例文を通してそれぞれの使い方をご紹介するので、ニュアンスの違いや使用するシーンの違いについて学んでいきましょう。
奥の手(おくのて)
「奥の手」とは、簡単には見せない奥義や腕前のことを指す言葉です。すぐに人に見せるものではないものである点、また、素晴らしいものである点も、「伝家の宝刀」と同じといえるでしょう。いくつか例文を紹介します。
【奥の手】おくのて
(1)奥義。極意。「―を授かる」
(2)容易に人に知らせない、とっておきの策。最後の手段。「―を使う」
(3)《古くは、左を右より大切に思い、尊んだところから》左のほうの手。一説に、二の腕。「我妹子(わぎもこ)は釧(くしろ)にあらなむ左手の我(あ)が―に巻きて去(い)なましを」〈万・一七六六〉
<小学館 デジタル大辞泉>より
・今回の選挙はさすがに厳しいのではという声の中、彼は【奥の手】である奥方を応援演説に引っ張り出してきた。地元への貢献度や人柄の良さで知られた奥方が全面的に応援している様子を見て、選挙区の人々の心を動かそうという魂胆だ。

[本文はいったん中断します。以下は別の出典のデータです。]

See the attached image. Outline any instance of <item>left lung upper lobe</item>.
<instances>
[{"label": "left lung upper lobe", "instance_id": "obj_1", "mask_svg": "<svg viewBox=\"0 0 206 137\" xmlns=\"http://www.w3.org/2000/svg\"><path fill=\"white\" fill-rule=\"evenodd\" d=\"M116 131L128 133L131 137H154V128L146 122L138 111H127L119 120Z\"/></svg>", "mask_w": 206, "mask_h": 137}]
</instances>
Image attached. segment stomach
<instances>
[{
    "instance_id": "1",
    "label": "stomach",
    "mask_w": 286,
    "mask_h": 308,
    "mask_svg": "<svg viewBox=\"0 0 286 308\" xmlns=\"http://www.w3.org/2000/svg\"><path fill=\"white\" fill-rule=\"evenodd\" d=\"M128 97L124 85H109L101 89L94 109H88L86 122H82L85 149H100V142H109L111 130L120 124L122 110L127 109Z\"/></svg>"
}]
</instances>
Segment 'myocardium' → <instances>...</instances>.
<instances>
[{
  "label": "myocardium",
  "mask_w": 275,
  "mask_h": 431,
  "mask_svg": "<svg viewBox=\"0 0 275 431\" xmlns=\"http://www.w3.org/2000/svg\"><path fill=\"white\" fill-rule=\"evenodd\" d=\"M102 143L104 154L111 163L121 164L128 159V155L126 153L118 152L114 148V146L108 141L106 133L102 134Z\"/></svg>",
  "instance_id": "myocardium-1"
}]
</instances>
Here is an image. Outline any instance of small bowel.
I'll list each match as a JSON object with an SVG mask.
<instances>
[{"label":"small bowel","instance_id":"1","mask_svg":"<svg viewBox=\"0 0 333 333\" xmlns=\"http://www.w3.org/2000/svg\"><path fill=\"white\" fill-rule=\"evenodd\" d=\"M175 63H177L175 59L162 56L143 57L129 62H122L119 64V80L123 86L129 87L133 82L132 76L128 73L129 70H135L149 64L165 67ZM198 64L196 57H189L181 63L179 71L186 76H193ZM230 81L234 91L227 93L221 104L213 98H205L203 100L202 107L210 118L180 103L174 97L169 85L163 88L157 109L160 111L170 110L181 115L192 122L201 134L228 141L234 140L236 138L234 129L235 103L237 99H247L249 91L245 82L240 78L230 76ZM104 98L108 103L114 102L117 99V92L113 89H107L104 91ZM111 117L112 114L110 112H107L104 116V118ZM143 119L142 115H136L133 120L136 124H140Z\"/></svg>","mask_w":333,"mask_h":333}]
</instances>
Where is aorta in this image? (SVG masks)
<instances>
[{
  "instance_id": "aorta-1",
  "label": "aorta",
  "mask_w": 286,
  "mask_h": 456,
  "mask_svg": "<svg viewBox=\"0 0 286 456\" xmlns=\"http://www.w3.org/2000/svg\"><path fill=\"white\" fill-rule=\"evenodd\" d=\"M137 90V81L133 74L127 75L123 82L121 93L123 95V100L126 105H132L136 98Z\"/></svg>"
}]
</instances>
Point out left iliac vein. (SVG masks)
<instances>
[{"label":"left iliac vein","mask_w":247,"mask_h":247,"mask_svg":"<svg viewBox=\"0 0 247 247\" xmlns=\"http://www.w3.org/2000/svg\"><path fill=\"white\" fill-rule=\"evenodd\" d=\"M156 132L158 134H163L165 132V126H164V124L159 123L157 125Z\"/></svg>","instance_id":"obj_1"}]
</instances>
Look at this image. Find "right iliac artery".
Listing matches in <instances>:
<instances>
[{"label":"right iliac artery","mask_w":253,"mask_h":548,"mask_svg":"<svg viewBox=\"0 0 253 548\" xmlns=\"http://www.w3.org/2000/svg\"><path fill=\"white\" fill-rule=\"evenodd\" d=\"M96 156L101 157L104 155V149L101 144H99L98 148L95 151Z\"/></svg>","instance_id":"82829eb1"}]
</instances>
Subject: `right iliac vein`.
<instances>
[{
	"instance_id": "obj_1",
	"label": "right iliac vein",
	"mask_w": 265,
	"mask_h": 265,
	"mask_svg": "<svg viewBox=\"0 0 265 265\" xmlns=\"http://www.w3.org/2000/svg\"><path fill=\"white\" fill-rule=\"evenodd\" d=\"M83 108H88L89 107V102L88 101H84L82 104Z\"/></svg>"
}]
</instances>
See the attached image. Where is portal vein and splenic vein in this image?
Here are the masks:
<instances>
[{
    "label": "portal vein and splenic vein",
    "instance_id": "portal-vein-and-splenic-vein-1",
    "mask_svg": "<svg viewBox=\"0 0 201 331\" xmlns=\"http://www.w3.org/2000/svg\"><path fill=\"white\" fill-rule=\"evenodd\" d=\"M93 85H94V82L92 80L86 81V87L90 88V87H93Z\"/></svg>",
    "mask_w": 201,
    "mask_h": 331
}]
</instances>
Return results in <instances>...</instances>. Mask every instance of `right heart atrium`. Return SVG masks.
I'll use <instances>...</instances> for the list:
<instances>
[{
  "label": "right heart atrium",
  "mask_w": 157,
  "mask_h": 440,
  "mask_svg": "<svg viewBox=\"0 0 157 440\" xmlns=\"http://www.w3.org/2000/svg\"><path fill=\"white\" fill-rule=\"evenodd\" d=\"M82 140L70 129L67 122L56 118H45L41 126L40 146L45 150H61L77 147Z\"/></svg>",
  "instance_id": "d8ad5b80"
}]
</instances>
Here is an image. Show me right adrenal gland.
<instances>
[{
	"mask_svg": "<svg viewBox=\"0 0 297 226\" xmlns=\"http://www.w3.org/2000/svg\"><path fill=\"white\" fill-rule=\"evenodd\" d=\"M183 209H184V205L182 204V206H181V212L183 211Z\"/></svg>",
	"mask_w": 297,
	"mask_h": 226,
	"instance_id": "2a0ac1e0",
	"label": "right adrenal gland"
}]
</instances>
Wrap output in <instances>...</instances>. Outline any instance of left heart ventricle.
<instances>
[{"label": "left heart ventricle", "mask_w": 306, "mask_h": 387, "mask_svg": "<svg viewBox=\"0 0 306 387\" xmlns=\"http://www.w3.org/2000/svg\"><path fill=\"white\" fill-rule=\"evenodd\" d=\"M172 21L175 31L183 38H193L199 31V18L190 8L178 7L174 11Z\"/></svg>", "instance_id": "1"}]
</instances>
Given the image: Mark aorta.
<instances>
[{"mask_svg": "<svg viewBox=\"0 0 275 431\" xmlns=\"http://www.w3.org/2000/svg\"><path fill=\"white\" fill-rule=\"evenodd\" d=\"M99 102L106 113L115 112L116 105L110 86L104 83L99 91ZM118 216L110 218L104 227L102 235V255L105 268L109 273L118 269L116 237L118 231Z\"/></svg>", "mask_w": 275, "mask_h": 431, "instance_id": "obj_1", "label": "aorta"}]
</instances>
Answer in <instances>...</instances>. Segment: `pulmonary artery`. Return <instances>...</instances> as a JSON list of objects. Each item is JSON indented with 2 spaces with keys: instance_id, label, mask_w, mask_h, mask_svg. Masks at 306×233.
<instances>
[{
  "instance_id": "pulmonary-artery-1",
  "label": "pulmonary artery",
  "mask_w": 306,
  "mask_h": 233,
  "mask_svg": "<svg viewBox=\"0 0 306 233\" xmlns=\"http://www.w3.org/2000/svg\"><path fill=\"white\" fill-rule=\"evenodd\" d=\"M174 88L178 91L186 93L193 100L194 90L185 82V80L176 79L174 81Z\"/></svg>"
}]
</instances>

・ゲームも終盤に近づいて、彼女はいよいよ【奥の手】を出した。急に強くなった彼女に、対戦者は歯が立たないようだ。
秘密兵器(ひみつへいき)
「秘密兵器」とは、いざというときのために残しておく人やモノを指す言葉です。本当に兵器を指すこともありますが、兵器以外のものを指すこともあります。次のように使ってみましょう。
・我が社の【秘密兵器】は彼女です。去年入社したばかりですが、才能と独創性で我が社を成功に導いてくれています。
・彼女の【秘密兵器】ともいうべきパソコンを見せてもらった。処理速度が非常に速く、これならストレスなく仕事ができそうだ。
ここぞというときの大切なシーンで適切に活用を
「伝家の宝刀」とは、大切にして普段は安易に見せないものを指す言葉です。頻繁に使うと「伝家の宝刀」の価値がなくなってしまうので、ここぞというべきときに抜くようにしましょう。
また、「伝家の宝刀」と似た意味の言葉として、「奥の手」や「秘密兵器」があります。いずれも本当に困ったときなどに用いるものなので、「伝家の宝刀」と同じく、安易に見せたり使ったりすると価値が落ちてしまうかもしれません。
タイミングやシチュエーションを見極めて、適切なときに使用しましょう。